Die gesellschaftliche Rolle, die der Künstler Bernhard Schwichtenberg mit seinen Arbeiten ausfüllt, ist die des gewitzten Aufklärers. Ob mit seinen Blindprägungen auf Büttenpapier oder den Objekten hinter Japanpapier, immer wird hinter einer ästhetischen Oberfläche ein kritischer Blick auf die Wirklichkeit erkennbar. Und so verspielt und dekorativ Schwichtenbergs Objekte – mögen es die alljährlich produzierten weihnachtlichen Drahtgebilde sein oder die größeren Schaustücke wie die multimediale „Schrottkarre“ und die kinetische Installation „Pax optima rerum“ – immer bleibt ihr Schöpfer nicht nur der begnadet einfallsreiche Modellbauer, sondern ein energischer Mahner, der mit Bitterkeit Missstände anprangert: materiellen Überfluss etwa, Umweltverschmutzung, Armut, Hunger, die Abwesenheit des Friedens. Da reicht Schwichtenbergs Beobachtung vom Kleinen bis in die Weltgröße.

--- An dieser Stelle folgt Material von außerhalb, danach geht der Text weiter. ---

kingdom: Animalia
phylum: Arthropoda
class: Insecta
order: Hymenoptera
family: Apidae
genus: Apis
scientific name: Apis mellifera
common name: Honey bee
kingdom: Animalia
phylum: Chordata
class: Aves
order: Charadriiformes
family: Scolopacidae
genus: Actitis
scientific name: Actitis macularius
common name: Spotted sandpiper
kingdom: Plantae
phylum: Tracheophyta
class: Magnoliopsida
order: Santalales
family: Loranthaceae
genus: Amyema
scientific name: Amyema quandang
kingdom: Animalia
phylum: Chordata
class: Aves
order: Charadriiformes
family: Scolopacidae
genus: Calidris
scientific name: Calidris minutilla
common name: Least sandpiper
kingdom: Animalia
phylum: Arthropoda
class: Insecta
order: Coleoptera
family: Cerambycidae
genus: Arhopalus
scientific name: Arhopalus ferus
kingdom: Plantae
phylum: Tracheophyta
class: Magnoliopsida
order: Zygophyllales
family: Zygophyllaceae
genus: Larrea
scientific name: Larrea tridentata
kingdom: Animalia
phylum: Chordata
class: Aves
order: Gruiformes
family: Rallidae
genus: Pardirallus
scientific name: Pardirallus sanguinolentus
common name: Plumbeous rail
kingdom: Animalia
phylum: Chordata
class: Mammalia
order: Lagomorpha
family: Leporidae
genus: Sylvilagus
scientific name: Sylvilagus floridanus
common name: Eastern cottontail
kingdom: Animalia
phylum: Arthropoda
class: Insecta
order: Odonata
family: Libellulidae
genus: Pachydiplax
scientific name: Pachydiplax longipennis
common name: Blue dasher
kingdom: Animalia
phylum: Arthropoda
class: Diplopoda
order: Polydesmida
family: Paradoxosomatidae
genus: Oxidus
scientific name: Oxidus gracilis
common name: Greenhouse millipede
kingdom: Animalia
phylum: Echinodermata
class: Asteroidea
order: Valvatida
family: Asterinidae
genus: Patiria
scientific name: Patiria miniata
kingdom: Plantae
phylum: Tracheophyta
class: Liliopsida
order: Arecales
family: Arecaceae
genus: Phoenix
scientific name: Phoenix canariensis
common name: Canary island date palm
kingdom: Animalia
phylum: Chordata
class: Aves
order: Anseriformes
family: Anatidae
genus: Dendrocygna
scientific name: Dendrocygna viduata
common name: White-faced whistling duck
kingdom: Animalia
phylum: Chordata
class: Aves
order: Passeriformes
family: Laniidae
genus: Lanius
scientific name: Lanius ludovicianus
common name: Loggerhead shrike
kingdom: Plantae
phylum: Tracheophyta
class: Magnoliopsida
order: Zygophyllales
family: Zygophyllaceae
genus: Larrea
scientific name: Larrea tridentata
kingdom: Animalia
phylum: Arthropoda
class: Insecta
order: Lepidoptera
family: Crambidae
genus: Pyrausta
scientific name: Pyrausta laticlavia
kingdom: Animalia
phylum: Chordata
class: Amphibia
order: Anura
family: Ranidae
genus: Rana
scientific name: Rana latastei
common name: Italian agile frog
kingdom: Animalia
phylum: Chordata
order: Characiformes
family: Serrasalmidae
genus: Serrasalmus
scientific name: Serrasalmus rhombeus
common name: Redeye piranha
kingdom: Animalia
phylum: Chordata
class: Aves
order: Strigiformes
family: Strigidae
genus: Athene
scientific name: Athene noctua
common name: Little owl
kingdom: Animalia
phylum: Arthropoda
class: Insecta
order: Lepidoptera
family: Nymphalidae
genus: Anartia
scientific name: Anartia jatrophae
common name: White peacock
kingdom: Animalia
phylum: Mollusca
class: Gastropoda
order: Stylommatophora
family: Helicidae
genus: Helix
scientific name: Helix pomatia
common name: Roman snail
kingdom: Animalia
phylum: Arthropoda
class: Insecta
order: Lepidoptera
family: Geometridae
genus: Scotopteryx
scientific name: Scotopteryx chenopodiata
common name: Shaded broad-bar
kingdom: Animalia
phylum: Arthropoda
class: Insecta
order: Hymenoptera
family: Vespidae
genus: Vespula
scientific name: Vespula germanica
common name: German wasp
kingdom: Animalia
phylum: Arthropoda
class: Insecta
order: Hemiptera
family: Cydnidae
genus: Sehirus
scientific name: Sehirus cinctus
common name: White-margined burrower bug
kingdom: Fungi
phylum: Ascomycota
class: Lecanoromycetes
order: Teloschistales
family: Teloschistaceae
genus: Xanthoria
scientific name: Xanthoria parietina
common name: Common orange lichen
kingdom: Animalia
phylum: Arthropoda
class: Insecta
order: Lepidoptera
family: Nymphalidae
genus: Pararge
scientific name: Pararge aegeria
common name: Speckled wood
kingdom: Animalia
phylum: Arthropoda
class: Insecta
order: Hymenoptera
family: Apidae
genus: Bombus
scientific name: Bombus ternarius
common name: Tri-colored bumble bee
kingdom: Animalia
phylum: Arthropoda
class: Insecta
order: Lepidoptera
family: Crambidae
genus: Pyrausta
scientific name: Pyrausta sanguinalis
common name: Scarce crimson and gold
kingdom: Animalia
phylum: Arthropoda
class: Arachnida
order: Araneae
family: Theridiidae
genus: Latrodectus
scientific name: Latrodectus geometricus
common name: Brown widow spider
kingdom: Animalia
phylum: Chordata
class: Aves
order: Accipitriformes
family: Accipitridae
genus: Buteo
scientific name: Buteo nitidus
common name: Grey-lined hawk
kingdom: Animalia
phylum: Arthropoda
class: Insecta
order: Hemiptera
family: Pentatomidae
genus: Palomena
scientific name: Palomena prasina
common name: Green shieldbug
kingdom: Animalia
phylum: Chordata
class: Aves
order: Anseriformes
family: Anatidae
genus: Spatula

Zur Zeit nur als Foto bunt hinterGlas zu sehen: Lichtobjekt "Modell 264 Neon" (Foto mu

Zur Zeit nur als Foto bunt hinterGlas zu sehen: Lichtobjekt „Modell 264 Neon“ (Foto: mu)

Bernhard Schwichtenberg hat sich in Stadt und Land höchsten Respekt und bleibende Anerkennung erworben. Und doch musste auch er schmerzliche Niederlagen hinnehmen. Davon erzählen einige Tafeln, fast versteckt in einer abseitigen Ecke des Pavillons. In Bild und Schrift dokumentiert der Künstler dort das schnöde Schicksal zweier seiner Kunstwerke, die einst öffentliche Wege schmückten. „Modell 10“, das bespielbare über 5 Meter hohe Lichtobjekt im Holstentörn, wurde widerrechtlich und teilweise durch ein Versäumnis der städtischen Kulturverwaltung vernichtet; für „Modell 264 Neon“, als Ersatz jahrelang am Eingang der ehemaligen Stadtgalerie im Sophienhof platziert, wurde es versäumt, nach dem Umzug der Galerie in das Neue Rathaus einen geeigneten Platz einzurichten. Nun fragt Schwichtenberg, wie lange er als Kulturpreisträger warten muss, bis eines der einst bundesweit beachteten Objekte wieder der Öffentlichkeit zugänglich gemacht wird. Und auch die Öffentlichkeit erwartet darauf eine Antwort. Die prachtvolle Ausstellung im Brunswiker Pavillon sollte dafür nicht als Ausrede dienen. Ja, Kiels Kulturdezernent war zur Eröffnung präsent.